Conjugation action of a Lie group on itself

The smooth action of a Lie group on itself given by sending an element to its conjugate by another element.

Conjugation action of a Lie group on itself

Let $G$ be a Lie group . The conjugation action of $G$ on itself is the map

C:G\times G\to G,\qquad C(g,h)=ghg^{-1}.

This is a smooth left action: one has $C(e,h)=h$ and $C(g_1,C(g_2,h))=C(g_1g_2,h)$ for all $g_1,g_2,h\in G$ . For each fixed $g$ , the map $h\mapsto ghg^{-1}$ is a diffeomorphism of $G$ , with inverse given by conjugation by $g^{-1}$ .

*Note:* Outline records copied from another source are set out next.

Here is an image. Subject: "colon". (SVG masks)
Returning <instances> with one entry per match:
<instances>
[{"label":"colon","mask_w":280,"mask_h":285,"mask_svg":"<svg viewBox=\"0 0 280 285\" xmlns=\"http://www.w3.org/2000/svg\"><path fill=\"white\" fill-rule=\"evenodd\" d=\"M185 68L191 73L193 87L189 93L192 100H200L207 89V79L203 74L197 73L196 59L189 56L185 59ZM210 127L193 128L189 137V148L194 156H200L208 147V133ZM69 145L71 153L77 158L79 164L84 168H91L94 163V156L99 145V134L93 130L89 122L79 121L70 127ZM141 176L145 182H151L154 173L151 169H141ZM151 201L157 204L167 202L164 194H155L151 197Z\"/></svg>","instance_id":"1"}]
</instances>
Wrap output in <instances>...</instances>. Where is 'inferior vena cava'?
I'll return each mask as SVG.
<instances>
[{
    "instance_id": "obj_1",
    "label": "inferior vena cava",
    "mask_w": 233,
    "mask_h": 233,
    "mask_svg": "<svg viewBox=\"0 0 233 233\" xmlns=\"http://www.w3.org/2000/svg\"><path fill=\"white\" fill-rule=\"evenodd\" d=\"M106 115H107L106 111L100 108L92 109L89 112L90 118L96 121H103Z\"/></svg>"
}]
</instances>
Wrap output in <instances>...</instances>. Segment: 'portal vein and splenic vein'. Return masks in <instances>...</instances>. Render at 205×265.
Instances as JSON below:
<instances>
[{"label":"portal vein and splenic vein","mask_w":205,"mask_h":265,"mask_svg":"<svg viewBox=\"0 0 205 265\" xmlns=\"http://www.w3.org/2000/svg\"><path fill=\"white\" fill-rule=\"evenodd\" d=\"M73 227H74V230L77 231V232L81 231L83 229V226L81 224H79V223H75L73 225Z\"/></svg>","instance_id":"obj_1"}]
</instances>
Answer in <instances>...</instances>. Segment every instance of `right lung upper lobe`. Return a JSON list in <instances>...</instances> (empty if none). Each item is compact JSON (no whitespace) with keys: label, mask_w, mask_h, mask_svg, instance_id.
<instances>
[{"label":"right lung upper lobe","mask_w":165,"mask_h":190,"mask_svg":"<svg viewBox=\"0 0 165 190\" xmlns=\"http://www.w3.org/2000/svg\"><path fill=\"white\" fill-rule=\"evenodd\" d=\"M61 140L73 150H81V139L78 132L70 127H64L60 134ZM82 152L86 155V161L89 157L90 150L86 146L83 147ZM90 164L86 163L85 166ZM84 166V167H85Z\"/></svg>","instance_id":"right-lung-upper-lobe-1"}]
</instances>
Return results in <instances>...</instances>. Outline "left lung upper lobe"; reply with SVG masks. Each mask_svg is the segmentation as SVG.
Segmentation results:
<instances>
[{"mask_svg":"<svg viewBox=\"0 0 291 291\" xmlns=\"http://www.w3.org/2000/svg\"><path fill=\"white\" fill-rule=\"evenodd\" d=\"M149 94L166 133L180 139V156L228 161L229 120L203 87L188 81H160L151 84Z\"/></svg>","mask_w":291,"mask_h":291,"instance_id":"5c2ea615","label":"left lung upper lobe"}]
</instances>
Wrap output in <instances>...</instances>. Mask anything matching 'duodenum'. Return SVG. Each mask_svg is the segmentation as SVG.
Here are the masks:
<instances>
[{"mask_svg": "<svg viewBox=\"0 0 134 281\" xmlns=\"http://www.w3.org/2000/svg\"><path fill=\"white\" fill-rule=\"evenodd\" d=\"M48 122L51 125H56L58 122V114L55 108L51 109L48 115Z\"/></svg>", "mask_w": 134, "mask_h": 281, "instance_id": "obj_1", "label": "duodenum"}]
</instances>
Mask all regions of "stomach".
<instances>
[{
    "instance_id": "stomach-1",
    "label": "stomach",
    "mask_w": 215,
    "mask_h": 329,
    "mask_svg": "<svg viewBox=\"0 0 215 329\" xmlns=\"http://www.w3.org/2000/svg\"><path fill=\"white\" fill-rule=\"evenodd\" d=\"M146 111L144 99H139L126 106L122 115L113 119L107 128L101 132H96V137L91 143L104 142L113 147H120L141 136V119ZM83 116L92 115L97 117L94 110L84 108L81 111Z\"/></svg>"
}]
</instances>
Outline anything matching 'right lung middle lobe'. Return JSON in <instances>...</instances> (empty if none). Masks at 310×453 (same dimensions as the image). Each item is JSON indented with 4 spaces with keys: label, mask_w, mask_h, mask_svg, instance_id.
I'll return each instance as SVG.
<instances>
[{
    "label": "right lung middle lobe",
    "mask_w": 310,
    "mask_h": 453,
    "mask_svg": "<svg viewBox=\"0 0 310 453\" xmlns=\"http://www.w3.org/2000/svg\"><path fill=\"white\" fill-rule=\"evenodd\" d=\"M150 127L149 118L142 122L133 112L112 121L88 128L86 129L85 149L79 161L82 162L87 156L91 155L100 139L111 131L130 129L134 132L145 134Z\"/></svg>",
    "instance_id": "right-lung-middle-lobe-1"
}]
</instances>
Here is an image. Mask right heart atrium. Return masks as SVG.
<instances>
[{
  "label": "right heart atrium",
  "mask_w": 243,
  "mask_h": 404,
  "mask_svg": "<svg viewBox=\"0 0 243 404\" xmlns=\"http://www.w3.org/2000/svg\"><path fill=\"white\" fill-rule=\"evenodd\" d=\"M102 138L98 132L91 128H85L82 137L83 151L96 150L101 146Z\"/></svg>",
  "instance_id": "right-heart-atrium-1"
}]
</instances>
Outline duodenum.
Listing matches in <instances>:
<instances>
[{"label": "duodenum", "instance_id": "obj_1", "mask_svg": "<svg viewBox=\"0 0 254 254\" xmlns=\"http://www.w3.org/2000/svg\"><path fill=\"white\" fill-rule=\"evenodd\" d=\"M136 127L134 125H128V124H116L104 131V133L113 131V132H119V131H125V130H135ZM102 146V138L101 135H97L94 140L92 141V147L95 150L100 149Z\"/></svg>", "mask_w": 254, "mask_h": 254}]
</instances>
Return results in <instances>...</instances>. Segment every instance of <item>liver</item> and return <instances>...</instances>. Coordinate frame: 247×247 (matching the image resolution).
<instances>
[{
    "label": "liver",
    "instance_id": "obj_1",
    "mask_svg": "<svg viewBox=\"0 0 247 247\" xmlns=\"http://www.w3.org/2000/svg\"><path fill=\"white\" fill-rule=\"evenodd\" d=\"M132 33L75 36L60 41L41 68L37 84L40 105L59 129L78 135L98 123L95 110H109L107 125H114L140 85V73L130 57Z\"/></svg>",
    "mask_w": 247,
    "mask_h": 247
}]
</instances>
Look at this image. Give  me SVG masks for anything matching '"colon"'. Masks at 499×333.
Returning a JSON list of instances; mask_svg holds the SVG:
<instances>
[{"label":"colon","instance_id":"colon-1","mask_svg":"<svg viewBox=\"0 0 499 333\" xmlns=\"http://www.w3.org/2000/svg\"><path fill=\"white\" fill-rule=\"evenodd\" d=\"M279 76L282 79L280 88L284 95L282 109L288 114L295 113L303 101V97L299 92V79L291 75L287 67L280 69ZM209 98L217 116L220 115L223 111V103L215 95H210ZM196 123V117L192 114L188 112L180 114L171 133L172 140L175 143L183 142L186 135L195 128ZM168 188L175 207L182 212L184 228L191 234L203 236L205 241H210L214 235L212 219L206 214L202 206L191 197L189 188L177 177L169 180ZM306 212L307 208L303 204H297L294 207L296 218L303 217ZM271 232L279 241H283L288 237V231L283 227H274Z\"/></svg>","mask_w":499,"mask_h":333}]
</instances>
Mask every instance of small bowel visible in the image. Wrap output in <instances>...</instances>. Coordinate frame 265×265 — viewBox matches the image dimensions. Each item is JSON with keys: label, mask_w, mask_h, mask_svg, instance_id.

Differentiating the conjugation map at the identity in the second variable yields the adjoint action on the Lie algebra: $\mathrm{Ad}_g=(\mathrm{d}C_g)_e$ where $C_g(h)=ghg^{-1}$ .

Examples

Abelian groups. If $G$ is abelian, then $ghg^{-1}=h$ for all $g,h$ , so the conjugation action is trivial and every conjugacy class is a point.
Similarity of matrices. For $G=\mathrm{GL}(n,\mathbb{R})$ , conjugation is $C(A,B)=ABA^{-1}$ ; its orbits are similarity classes, which control Jordan normal form over algebraically closed fields.
Normal subgroups via conjugation. A subgroup $N\subset G$ is normal if and only if it is invariant under conjugation: $gNg^{-1}=N$ for all $g\in G$ .